Written problem
Could you rewrite everything from "(If you’re not" down to "passing by reference." in the copy elision tip below, putting "std::exchange" wherever "std::swap" appears?

**** Text excerpt

Tip of the Week #117: Copy Elision and Pass-by-value

Originally posted as TotW #117 on June 8, 2016

“Everything is so far away, a copy of a copy of a copy. The insomnia distance of everything, you can’t touch anything and nothing can touch you.” — Chuck Palahniuk

Suppose you have a class like this:

class Widget {
 public:
  …

 private:
  string name_;
};

How would you write its constructor? For years, the answer has been to do it like this:

// First constructor version
explicit Widget(const std::string& name) : name_(name) {}

However, there is an alternative approach which is becoming more common:

// Second constructor version
explicit Widget(std::string name) : name_(std::move(name)) {}

(If you’re not familiar with std::move(), see TotW #77, or pretend I used std::swap instead; the same principles apply). What’s going on here? Isn’t it horribly expensive to pass std::string by copy? It turns out that no, sometimes passing by value (as we’ll see, it’s not really “by copy”) can be much more efficient than passing by reference.

********
**** Collected material

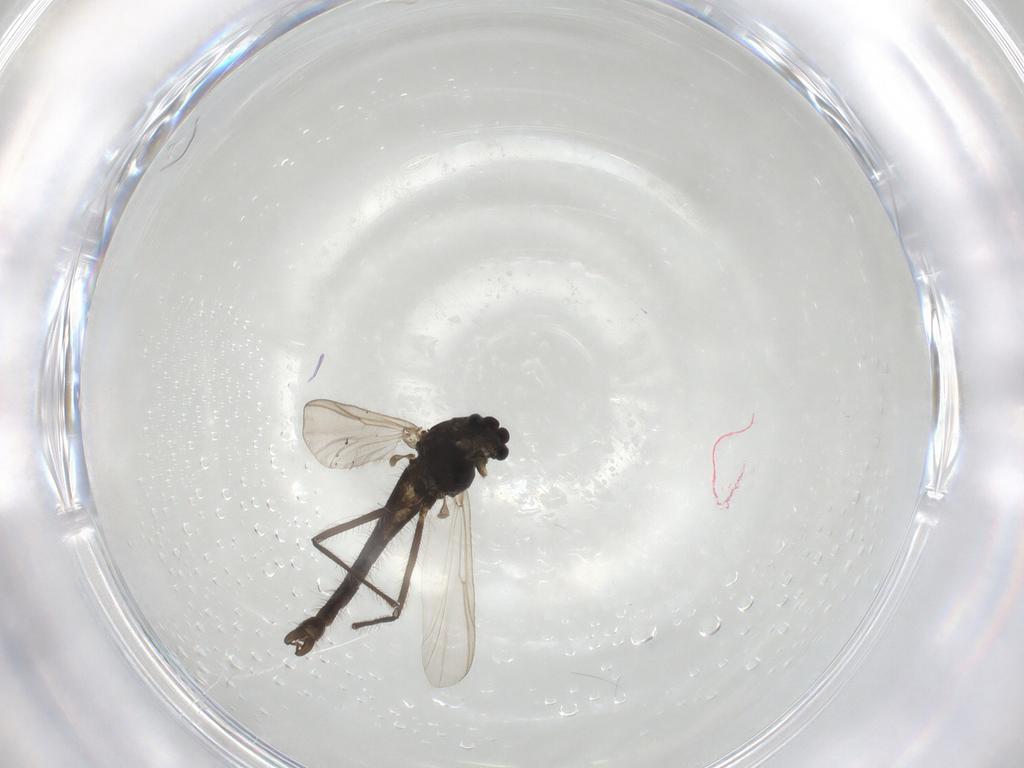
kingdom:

********

Answer to the exercise
(If you’re not familiar with std::move(), see TotW #77, or pretend I used std::exchange instead; the same principles apply). What’s going on here? Isn’t it horribly expensive to pass std::string by copy? It turns out that no, sometimes passing by value (as we’ll see, it’s not really “by copy”) can be much more efficient than passing by reference.